Lo spasmodico bisogno di apparire

Facebook: il lago nel quale Narciso morì, innamorato di se stesso. Questa, probabilmente,  la sorte di molti, invaghiti di un volto raggiungibile soltanto nell’estasi che alimenta non soltanto il popolo dei social, ma la nostra stessa epoca.
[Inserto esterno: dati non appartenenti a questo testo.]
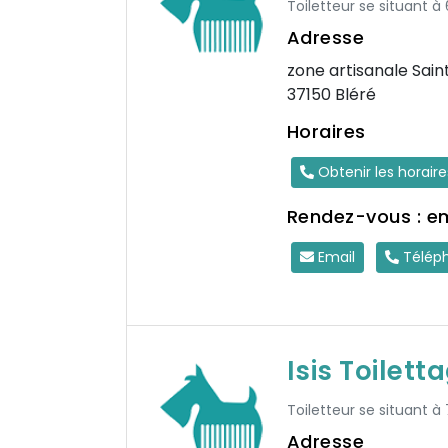
Toiletteur se situant à
Adresse
zone artisanale Sai
37150 Bléré
Horaires
Obtenir les horair
Rendez-vous : e
Email
Télép
Isis Toilett
Toiletteur se situant à
Adresse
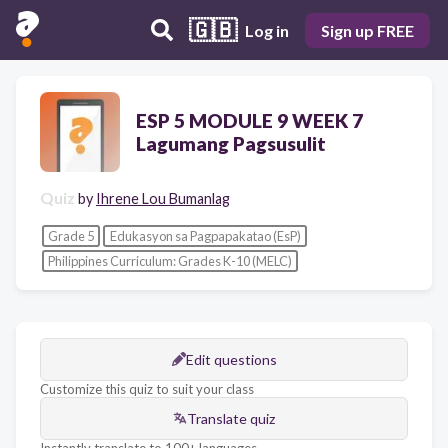
🇬🇧
Log in
Sign up FREE
ESP 5 MODULE 9 WEEK 7
Lagumang Pagsusulit
Quiz
by
Ihrene Lou Bumanlag
Grade 5
Edukasyon sa Pagpapakatao (EsP)
Philippines Curriculum: Grades K-10 (MELC)
Edit questions
Customize this quiz to suit your class
Translate quiz
Instantly translate to 100+ languages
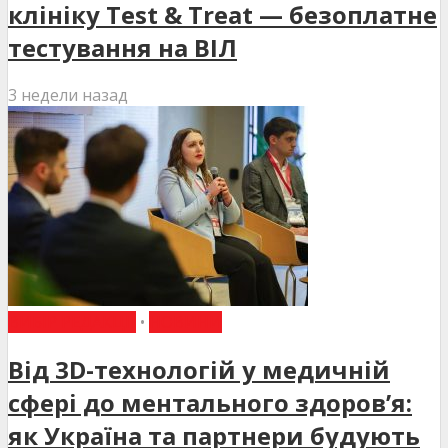
клініку Test & Treat — безоплатне
тестування на ВІЛ
3 недели назад
ВИБІР РЕДАКЦІЇ
•
НОВИНИ
Від 3D-технологій у медичній
сфері до ментального здоров’я:
як Україна та партнери будують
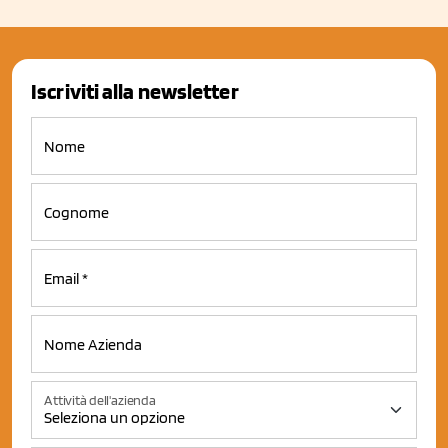
Iscriviti alla newsletter
Attività dell'azienda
L’estasi non legata alla cultura, alla conoscenza, alla bellezza, ma vissuta attraverso una dilagante ignoranza, intesa come l’ignorare, distrattamente, pigramente, inconsapevolmente, tutti quei sapori che permettono la storia, l’arte, la continuità dei tempi. A risentire fortemente di questo vuoto creativo, che poi è il vuoto del sentimento, è l’editoria, costretta ad accontentarsi e a valorizzare talenti  bassi ,  imponendo al lettore un risultato frustrante. Per fortuna che esistono ancora i classici, il mondo che consola l’élite e che annoia i più, non soltanto a scuola. In questo groviglio triste di confusione e definizioni forzate, sempre più elevato è il numero degli esibizionisti, pronti a farsi avanti indossando ruoli fuori taglia, per non dire ridicoli, dove non resta che aggrapparsi alle lunghe, oscillanti funi di ironia e così scimmiottare  questo disastro sociale che si racconta da sé.

Quando si parla di  cultura, non ci si riferisce alla conoscenza meramente dottrinale, bensì alle emozioni, alle sensazioni, alle ispirazioni, al filone di elettricità che unisce chi crea a chi riceve. I mistici ritenevano che ogni forma di sapere fosse legata in maniera vitale all’amore, non vi è amore senza sapere e non vi è sapere senza amore. Questo ci conferma l’essenzialità del protagonismo, tipico di coloro che oltre al proprio volto idealizzato sulla superficie di un lago, non hanno scoperto l’altro da sé, che implica scoperta, sentimento e generosità, sorella appunto dell’ imprescindibile amore.